What needs to be done :: Count every line below that holds the word "shadow", and give the number with no other words.

[Collected data entries]
- - - - -

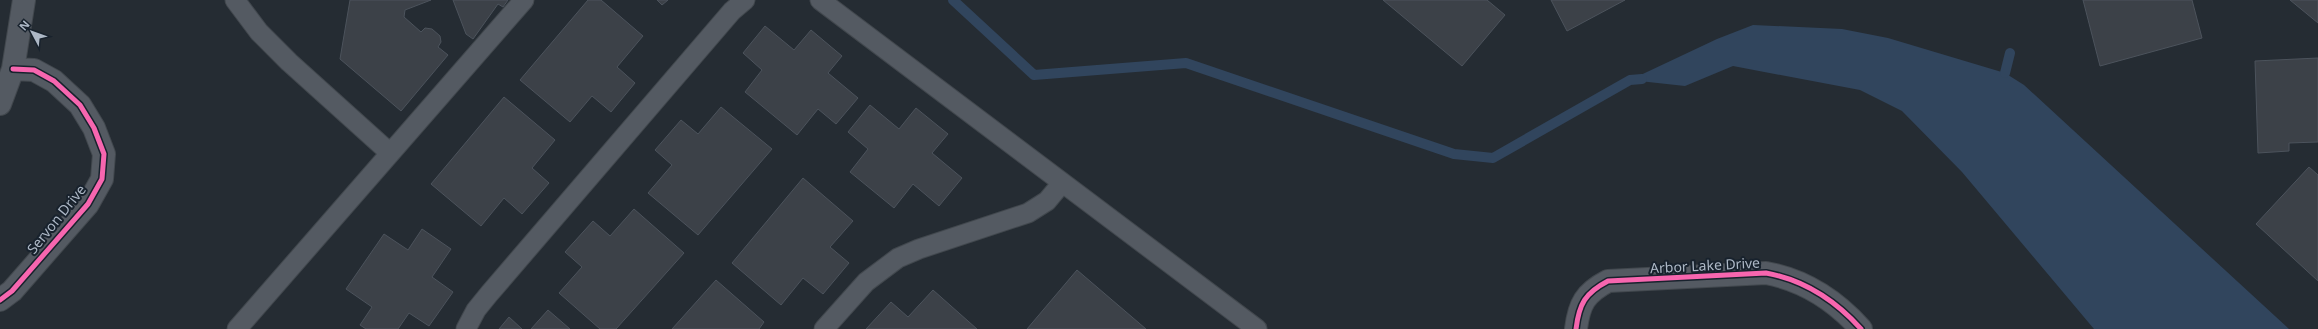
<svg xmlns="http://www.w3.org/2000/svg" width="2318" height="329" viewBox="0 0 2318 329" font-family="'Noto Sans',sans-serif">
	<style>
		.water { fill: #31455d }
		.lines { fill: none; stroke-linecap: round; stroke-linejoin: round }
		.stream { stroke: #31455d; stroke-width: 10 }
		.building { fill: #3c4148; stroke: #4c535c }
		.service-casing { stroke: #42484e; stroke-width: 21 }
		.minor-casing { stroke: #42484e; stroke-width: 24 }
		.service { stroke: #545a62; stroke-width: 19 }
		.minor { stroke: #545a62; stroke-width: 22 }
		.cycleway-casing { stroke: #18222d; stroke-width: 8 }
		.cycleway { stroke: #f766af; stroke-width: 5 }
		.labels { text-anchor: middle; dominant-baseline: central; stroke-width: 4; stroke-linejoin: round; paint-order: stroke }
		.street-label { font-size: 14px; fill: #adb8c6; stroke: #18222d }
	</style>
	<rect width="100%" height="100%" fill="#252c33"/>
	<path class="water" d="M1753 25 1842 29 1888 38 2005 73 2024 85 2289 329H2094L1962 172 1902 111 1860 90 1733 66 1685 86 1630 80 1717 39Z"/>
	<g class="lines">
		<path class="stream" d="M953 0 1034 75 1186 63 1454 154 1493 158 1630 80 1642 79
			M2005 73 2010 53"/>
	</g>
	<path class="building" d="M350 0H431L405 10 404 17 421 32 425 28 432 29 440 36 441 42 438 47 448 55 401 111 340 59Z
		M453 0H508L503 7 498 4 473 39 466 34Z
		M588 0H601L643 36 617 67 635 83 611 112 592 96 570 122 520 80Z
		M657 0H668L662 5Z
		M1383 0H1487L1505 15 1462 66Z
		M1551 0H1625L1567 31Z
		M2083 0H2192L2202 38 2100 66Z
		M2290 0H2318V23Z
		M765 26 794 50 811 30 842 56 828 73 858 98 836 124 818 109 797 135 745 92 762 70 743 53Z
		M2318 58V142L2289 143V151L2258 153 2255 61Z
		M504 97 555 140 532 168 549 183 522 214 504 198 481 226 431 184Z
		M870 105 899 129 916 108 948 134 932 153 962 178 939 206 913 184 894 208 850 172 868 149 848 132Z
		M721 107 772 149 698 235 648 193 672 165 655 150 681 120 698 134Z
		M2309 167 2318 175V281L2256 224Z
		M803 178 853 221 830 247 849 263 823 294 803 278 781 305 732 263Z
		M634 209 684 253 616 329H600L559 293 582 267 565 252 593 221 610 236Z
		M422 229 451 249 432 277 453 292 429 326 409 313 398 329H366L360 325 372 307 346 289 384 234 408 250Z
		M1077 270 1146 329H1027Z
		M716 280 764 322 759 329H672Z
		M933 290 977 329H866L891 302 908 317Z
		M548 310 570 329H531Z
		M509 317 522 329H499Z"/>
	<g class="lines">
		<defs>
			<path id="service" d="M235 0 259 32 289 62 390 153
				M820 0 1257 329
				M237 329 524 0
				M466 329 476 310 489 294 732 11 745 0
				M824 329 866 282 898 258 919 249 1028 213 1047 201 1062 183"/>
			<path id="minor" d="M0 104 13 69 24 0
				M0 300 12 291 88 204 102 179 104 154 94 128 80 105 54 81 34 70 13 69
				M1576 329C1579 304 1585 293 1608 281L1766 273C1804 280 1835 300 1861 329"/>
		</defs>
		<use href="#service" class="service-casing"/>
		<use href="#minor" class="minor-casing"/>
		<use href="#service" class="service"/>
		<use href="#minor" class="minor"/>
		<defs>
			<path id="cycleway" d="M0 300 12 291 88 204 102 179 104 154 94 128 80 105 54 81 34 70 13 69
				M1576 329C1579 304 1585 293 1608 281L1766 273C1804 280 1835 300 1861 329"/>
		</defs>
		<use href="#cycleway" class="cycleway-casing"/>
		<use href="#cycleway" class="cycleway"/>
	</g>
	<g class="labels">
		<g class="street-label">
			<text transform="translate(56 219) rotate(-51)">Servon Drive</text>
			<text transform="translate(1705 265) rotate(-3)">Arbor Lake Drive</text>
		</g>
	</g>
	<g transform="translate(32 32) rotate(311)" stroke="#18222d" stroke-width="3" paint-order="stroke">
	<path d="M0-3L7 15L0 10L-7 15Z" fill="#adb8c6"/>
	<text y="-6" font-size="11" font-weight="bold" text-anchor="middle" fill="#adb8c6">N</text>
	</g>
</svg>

- - - - -

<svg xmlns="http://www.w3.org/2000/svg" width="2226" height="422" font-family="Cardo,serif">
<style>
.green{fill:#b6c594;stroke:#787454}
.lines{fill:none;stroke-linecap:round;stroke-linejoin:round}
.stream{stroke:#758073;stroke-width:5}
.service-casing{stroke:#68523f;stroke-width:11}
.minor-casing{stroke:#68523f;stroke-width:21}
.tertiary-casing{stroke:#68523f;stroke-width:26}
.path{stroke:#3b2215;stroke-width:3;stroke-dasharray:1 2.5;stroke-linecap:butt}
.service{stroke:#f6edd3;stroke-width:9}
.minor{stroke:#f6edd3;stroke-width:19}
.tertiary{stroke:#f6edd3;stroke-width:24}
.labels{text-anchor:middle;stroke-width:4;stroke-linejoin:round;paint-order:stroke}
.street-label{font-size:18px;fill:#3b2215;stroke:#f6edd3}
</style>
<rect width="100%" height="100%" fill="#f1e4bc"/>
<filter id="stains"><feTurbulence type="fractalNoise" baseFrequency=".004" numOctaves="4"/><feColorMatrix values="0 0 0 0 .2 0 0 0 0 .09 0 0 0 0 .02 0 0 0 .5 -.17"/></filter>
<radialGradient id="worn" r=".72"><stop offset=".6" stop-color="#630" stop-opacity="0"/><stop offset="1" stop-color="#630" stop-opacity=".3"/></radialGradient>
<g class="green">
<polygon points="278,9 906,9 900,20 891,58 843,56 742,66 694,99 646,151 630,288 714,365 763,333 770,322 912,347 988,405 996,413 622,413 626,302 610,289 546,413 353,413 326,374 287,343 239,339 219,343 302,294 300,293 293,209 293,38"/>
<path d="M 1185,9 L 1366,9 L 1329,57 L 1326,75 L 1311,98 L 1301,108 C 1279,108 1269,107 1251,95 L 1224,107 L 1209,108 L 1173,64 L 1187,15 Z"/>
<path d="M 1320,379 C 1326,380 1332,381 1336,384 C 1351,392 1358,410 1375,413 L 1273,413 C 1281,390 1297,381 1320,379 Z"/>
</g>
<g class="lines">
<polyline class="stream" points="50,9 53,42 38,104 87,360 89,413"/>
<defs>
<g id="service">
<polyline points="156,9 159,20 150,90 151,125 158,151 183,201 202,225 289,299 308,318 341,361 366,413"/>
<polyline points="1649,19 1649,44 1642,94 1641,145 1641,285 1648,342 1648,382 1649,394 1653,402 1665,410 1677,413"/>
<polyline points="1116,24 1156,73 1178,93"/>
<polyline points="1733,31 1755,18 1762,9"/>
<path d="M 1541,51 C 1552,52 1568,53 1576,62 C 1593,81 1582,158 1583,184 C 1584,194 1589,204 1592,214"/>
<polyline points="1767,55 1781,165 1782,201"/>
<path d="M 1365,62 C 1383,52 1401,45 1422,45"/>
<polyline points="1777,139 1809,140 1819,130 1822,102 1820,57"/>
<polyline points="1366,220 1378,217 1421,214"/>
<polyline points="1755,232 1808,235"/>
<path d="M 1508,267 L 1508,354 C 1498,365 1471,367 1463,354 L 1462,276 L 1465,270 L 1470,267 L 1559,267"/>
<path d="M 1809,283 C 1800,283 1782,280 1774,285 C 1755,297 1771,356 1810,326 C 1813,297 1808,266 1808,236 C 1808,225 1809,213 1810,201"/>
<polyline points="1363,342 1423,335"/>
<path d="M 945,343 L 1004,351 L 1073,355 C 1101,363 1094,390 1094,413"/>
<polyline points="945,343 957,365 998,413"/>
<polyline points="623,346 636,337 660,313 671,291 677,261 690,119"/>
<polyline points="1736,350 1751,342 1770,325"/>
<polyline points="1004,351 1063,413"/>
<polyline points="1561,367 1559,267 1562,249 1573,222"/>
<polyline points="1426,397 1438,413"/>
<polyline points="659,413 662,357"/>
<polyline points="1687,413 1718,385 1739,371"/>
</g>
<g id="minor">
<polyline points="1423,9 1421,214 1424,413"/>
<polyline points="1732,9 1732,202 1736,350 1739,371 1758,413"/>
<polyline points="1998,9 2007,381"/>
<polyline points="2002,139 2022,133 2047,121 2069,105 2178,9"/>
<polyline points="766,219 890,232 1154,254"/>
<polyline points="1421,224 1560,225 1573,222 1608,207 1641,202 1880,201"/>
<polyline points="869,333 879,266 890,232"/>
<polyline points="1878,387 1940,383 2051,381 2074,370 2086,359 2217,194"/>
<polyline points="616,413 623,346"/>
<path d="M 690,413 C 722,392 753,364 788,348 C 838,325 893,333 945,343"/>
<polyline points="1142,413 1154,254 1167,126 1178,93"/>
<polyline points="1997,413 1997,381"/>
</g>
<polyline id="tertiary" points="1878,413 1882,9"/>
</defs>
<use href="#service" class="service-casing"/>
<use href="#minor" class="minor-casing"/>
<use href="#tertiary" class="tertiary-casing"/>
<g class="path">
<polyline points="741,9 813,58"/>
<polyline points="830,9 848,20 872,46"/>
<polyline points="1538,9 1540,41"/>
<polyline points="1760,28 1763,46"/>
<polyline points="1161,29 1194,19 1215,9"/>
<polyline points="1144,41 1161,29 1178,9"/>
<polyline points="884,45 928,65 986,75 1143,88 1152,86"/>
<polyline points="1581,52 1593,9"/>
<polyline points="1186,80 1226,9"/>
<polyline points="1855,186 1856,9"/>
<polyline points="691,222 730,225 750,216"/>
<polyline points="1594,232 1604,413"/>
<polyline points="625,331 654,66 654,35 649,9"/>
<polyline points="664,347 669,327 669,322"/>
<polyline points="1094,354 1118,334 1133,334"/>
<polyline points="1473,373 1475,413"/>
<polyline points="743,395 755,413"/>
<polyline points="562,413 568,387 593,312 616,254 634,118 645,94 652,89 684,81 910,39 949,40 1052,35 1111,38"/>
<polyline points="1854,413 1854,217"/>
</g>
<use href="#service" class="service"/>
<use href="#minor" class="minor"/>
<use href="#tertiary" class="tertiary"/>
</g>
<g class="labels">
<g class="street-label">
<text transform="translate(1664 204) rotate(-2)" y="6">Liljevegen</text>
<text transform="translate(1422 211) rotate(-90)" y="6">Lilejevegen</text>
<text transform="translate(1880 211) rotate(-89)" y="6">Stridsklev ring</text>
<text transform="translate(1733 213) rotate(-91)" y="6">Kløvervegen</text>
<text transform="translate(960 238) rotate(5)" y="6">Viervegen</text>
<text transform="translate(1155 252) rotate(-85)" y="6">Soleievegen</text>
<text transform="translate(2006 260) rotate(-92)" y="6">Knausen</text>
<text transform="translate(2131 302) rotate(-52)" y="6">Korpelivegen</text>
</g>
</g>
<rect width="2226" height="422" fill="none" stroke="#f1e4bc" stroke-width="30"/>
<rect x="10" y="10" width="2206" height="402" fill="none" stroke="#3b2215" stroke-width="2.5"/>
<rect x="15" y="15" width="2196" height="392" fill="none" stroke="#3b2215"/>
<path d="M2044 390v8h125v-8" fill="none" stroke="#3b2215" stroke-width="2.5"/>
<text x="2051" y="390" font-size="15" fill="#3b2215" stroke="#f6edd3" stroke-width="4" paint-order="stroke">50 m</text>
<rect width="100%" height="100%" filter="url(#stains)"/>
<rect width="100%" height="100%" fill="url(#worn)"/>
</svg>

- - - - -

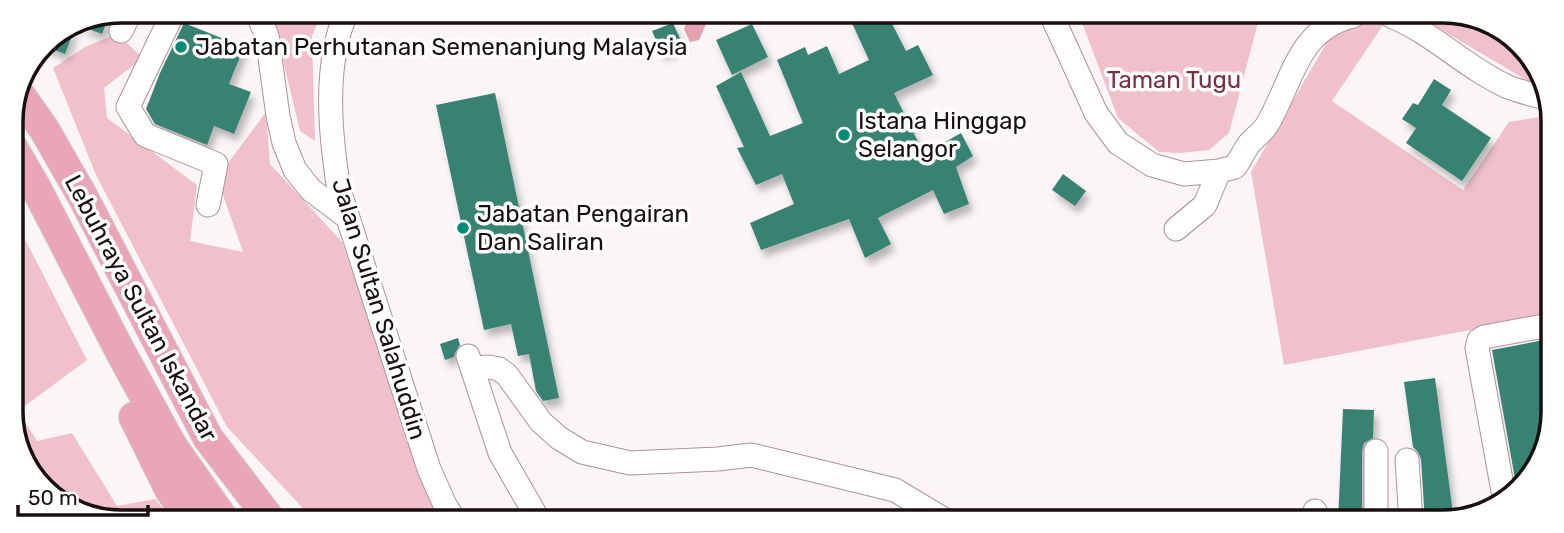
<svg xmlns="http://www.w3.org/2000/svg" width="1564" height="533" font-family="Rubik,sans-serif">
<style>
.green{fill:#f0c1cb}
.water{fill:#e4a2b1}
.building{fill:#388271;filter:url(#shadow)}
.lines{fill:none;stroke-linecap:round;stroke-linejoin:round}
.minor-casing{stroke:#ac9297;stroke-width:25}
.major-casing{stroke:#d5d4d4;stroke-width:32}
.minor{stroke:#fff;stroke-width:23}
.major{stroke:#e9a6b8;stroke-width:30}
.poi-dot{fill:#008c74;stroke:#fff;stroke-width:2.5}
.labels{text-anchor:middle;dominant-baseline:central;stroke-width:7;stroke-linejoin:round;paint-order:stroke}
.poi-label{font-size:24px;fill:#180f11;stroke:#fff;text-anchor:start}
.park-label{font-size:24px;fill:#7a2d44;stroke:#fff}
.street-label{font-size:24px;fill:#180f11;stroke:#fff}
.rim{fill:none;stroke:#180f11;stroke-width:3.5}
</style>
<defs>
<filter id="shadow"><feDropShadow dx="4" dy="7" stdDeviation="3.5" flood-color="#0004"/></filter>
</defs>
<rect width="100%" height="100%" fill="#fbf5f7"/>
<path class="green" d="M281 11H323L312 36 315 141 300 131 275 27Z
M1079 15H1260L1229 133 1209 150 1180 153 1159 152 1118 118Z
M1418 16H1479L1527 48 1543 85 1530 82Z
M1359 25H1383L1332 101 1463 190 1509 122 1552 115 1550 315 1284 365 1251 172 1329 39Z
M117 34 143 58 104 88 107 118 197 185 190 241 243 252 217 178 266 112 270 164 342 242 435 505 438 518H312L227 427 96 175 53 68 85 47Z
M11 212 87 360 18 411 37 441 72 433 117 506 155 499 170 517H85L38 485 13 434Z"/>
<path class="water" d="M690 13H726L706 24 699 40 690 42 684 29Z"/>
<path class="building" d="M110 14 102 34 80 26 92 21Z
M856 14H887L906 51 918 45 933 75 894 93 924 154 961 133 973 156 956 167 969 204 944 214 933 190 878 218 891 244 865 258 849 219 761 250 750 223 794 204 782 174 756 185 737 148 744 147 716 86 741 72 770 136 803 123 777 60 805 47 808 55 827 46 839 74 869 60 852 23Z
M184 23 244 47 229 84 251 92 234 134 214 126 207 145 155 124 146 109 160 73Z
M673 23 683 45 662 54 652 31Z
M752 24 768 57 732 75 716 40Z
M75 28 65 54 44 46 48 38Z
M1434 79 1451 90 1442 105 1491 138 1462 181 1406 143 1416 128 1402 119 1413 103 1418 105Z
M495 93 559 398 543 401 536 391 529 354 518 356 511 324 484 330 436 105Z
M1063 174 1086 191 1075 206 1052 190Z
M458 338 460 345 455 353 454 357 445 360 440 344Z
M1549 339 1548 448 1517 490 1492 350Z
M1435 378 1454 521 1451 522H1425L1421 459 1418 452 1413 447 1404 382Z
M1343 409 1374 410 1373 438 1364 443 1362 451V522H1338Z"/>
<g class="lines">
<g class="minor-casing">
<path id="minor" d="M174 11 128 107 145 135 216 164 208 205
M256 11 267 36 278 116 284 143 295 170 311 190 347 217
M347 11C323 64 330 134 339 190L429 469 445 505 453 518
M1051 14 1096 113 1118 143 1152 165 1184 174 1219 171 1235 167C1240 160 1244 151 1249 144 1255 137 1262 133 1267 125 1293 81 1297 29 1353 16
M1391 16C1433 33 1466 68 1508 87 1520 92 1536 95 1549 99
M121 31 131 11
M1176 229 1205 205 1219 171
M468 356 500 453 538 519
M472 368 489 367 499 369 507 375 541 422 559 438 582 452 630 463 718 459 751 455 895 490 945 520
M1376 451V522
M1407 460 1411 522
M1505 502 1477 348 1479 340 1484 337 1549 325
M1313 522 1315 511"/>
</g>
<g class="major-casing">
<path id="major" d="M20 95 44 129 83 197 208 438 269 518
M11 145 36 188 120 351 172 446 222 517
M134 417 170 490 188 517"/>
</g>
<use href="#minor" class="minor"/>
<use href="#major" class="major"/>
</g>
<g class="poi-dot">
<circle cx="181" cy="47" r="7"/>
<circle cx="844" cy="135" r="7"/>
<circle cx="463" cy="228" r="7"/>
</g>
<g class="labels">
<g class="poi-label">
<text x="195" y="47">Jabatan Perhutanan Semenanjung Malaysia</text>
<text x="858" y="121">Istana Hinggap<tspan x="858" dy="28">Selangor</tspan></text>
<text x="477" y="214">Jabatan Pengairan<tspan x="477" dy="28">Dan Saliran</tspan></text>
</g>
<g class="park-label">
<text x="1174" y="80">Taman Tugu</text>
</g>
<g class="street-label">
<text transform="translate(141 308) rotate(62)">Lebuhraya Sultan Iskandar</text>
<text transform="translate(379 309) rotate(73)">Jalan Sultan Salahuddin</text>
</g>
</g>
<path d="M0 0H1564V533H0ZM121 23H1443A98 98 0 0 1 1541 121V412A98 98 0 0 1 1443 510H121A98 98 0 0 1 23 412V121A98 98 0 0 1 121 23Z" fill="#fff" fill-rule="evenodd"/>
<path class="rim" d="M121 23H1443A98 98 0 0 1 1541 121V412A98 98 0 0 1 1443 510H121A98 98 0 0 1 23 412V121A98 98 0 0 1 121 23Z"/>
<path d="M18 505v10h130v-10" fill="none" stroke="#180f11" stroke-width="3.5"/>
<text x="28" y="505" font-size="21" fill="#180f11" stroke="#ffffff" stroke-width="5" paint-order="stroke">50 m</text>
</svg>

- - - - -

Answer for the task :: 2